The Ferry Between Worlds
- Ty Tzavrinou
- Oct 21, 2025
- 2 min read
As mentioned in a previous blog, The Season Between, October is a special time of the year. The weight of October isn’t always easy. It’s a month of transitions, adjustments, tipping the scales, imbalances, and movement. It’s like being caught in a cycle in the washing machine, uncontrollably spinning and churning before coming to a dramatic conclusion.
Despite the fluctuation of emotions that come with October, including wistful gazes outside, capturing the veil between trees, seeing from one world into another, October is a beneficial time of year. It’s the appointed time for truth and integrity. A time for manifestations, spiritual clarity, and physical rest. It’s the point in the year when alignment shifts, when what was once synchronized fragments, and the impossible becomes possible. It’s the time of year for transparency—literally and figuratively—and healing and retrieval. It’s also the time for horror movies, carved pumpkins, and visiting spooky corn mazes after dark. And, if your taste buds are anything like mine, October is the time to eat as much candy corn as you can handle.

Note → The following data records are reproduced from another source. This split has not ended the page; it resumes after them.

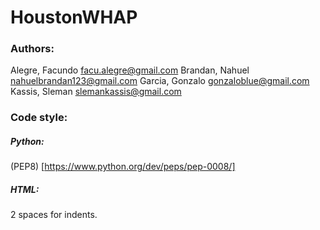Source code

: # HoustonWHAP

### Authors:
Alegre, Facundo <facu.alegre@gmail.com>
Brandan, Nahuel <nahuelbrandan123@gmail.com>
Garcia, Gonzalo <gonzaloblue@gmail.com>
Kassis, Sleman <slemankassis@gmail.com>

### Code style:
##### Python:
(PEP8) [https://www.python.org/dev/peps/pep-0008/]
##### HTML:
2 spaces for indents.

This sacred month is a ferry between worlds, between two phases of the year, and through its route of amber light and reddening trees, we discover more of ourselves than ever before. That’s the promise of autumn, Samhain, and the invisible boundaries of October. This year, however, has unfolded differently than expected, and although the thinned branches and velvet darkness have arrived, little else seems recognizable.
At first, I thought that I was the problem.
I blamed myself.
October is the season of life, death, and the beyond. With all transfigurations, there’s a certain sadness too, some residual and some new. After a chronically difficult year—one which will document America as a modern-day Nazi playlet—there hasn’t been much room to fall into the autumn leaves and weep. The psychological effects of living through a period of mass devastation, corruption, and erasure, knowing we’re only in the infancy stages of violence and desecrations, have been disturbing. Amid the heartbreak and disbelief, intimidation and persecution, there hasn’t been space to feel anything beyond survival.
So yes, I criticized myself for not being able to sink into October’s sadness. I held myself accountable for not connecting with my inner self. I reprimanded my numbness for blocking my vulnerabilities and delaying the awakening of my soul. Finally, wounded by battle lost, I accepted that breathing endings and beginnings wouldn’t be quite the same this year.
And that’s ok. Because if we can learn anything from the unpredictability of October’s chamber, it’s that life—whether easy, hard, or indifferent—is an authentic experience. It’s that authenticity that breathes life into our seasons of becoming. Even when the world feels unrecognizable and the air grows heavy with change, we’re still here: transforming, adapting, and rediscovering what it means to be whole. October, the Mistress of life lessons and mysteries, reminds us that surrendering isn’t defeat; it’s trust. It’s the small, quiet knowing that from endings come beginnings, and from darkness, light always finds its way back through the trees.
So no, this October isn’t what I expected. And no, it isn’t my fault. But whatever this season is, it’s exactly what I need. I’m beginning to understand that.